**Requests:**
• A. Rewrite the essay on studying to be quiet between "Every business man" and "its heavenly teachings.", inclusive, changing "avocations" to "occupations" each time it occurs.
• B. For each statement, say whether the essay on studying to be quiet agrees with it (yes or no), and quote the words of the essay that decide it. (i) The successful man in the anecdote said he spent half his time attending to his own business. (ii) A person's obligations as a citizen are lessened by conversion to God. (iii) A church member can shift the responsibility for his own business onto the church without sin.
• C. According to the essay on studying to be quiet, what is specially enjoined on gospel ministers?

**Reading passage:**
= = = =
The Gospel Messenger—October 1894

 “Study to be quiet and do your own business”  1 Thess. iv. 11.

Every business man in the world knows that study and close application to every branch of his business is absolutely necessary in order to success in his worldly avocations. And in the text above, and others of similar import, the inspired writers apply this well-known principle of business to the church of God as a kind of directory that will cover their whole practical life, whether in common, everyday avocations of life or in their far more important avocations and business relations as members of the visibly organized church of God upon earth. Quietness is a well established law of Christ that will guide his disciples safely through the rugged journey of life, securing to them a degree of peace and comfort never to be enjoyed by any neg­lect of its heavenly teachings.

Study to be quiet. Here is something in which every church and its members should constantly be engaged. There is no time for idlers. We are in a world of sin, selfishness, covetousness, confusion, carnality and strife, and not only are we in the world, but of necessity we have more or less to do with its affairs. Being heirs of God and subjects of a kingdom that is not of the world does not exempt any one from his allegiance to the earthly government in which he lives. His obligations as a citizen to “live soberly, righteously and godly in this present world,” are not diminished by his conver­sion to God, but rather increased. But there is another important feature in the text which, if well attended to, will help us much in securing a “quiet and peace­able life in all godliness and honesty.” We must not only study to be quiet, but as a very important means of attaining to that end, we must attend to our own business, and let other people’s business alone.

I once heard of a man who had generally been suc­cessful in life, and had also secured the good will of his neighbors and all with whom he had any business rela­tions. He was asked one day by a friend to please tell him the secret of his success. He promptly replied by saying, “I have always spent half my time attending to my own business,” and when asked what he did the other half, he said, “The other half I employed in letting other people’s business alone.”

In considering the admonition of the text, there is much embraced in the phrase, study to be quiet. Self-denial, forbearance, forgiveness, meekness, long-suffer­ing, and many other fruits and graces of the spirit come into use. The very word, “study,” carries in it much food for thought. The Holy Ghost makes no mistakes in the use of words. If we obey the demands of the word study in this text, close investigation and prayer­ful meditation will often be necessary to secure peace and quiet to ourselves, or to the church of which we are members. Our own judgment and understanding, and all the faculties which our God hath given us, or given the church in us, will often be called into active use. How often do we have things to come before us in our church relations, making us feel the importance of prayerful study to secure quiet? No minister of Christ, no pastor of churches, no deacon or any other member of the church, that loves God, can have much gospel comfort himself, or secure its continuance to others, without meditation and study. For this reason it is specially enjoined on gospel ministers to “Meditate upon these things.”—Tim. iv. 15. Each member in the church must study to be quiet and to do his own busi­ness. Every one has a place and hath a business that is peculiarly his own. He cannot do that which is strictly his own business by proxy; he cannot shift the responsibility off upon another or upon the church without sin, and if another person or the church, even, should assume to do what is the real and proper busi­ness of another, it would be a violation of the text to “Study to be quiet, and to do your own business.” That individual members of the church have business that is strictly their own, may be clearly seen from the following and other similar texts: “If thy brother tres­pass against thee, go and tell him his fault between thee and him alone; if he shall hear thee, thou hast gained thy brother.”—Matt. xviii. 15. Here is individual responsibility which no church member can neglect without violating the command, “Be not slothful in business; but fervent in spirit, serving the Lord.”— Born. xii. ii.
= = = =
**Data lines:**
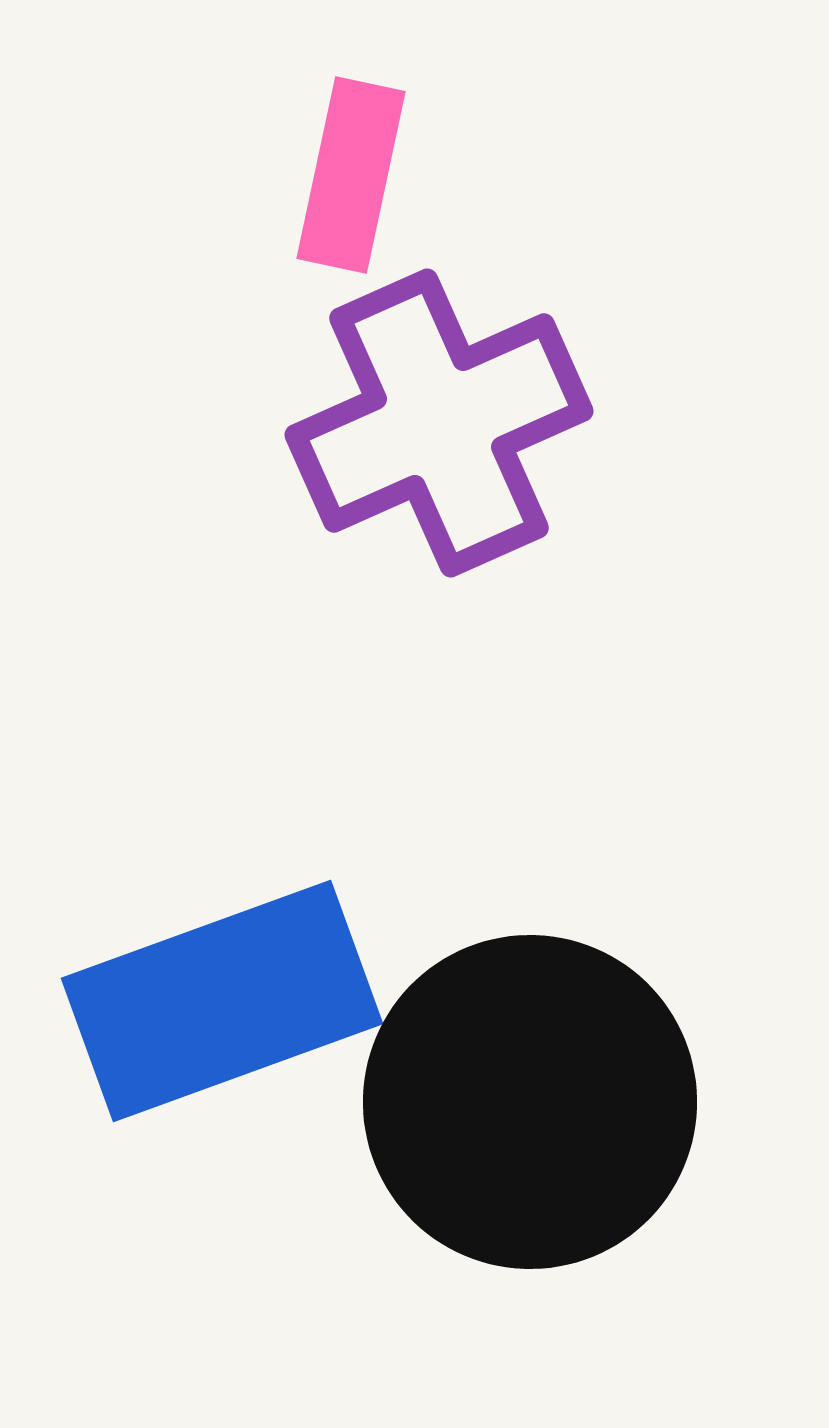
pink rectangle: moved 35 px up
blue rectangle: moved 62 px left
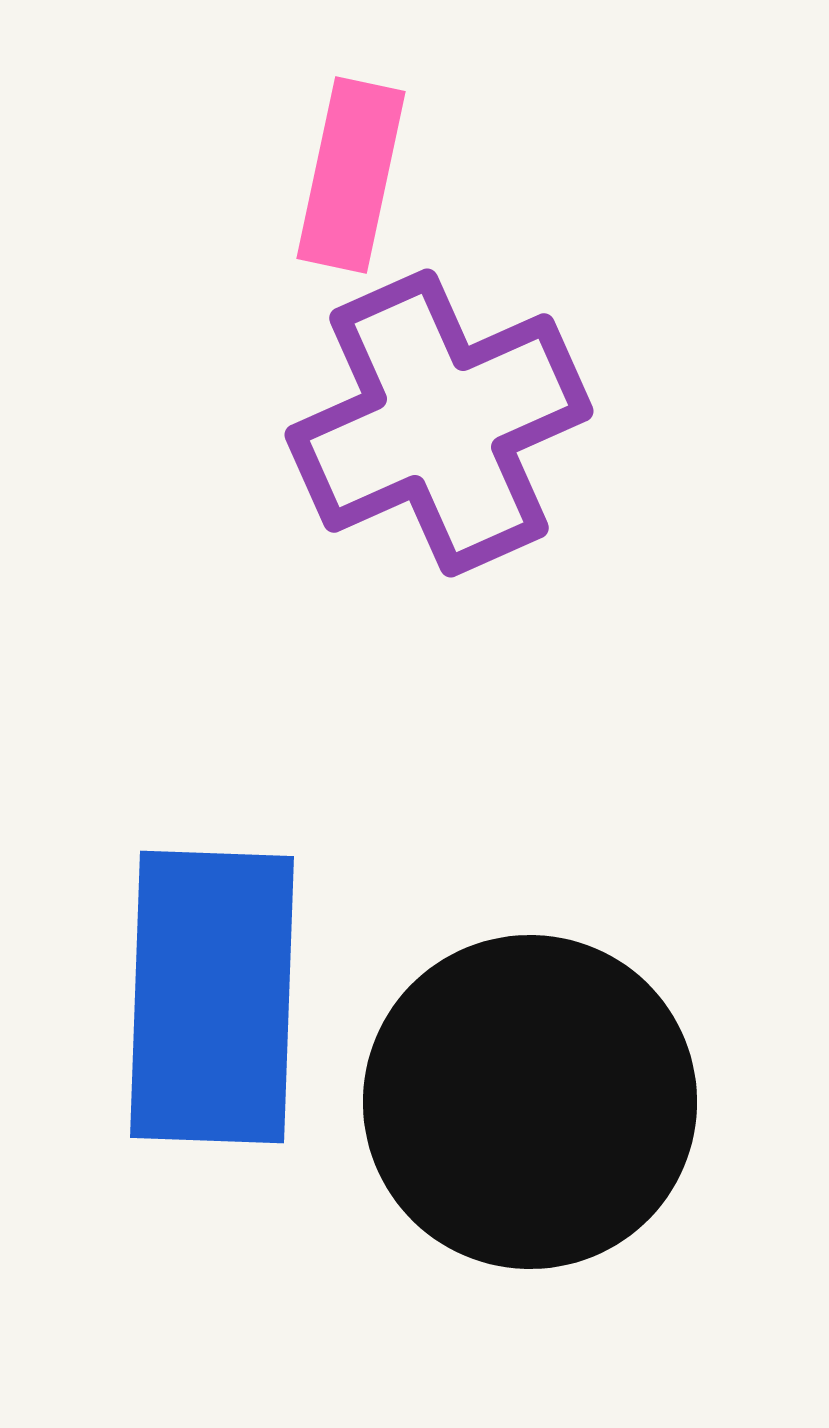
= = = =
**Answers:**
• A.
Every business man in the world knows that study and close application to every branch of his business is absolutely necessary in order to success in his worldly occupations. And in the text above, and others of similar import, the inspired writers apply this well-known principle of business to the church of God as a kind of directory that will cover their whole practical life, whether in common, everyday occupations of life or in their far more important occupations and business relations as members of the visibly organized church of God upon earth. Quietness is a well established law of Christ that will guide his disciples safely through the rugged journey of life, securing to them a degree of peace and comfort never to be enjoyed by any neg­lect of its heavenly teachings.

• B.
(i) Yes: "I have always spent half my time attending to my own business"
(ii) No: "are not diminished by his" and "but rather increased"
(iii) No: "he cannot shift the responsibility off upon another or upon the church without sin"

• C. To "Meditate upon these things."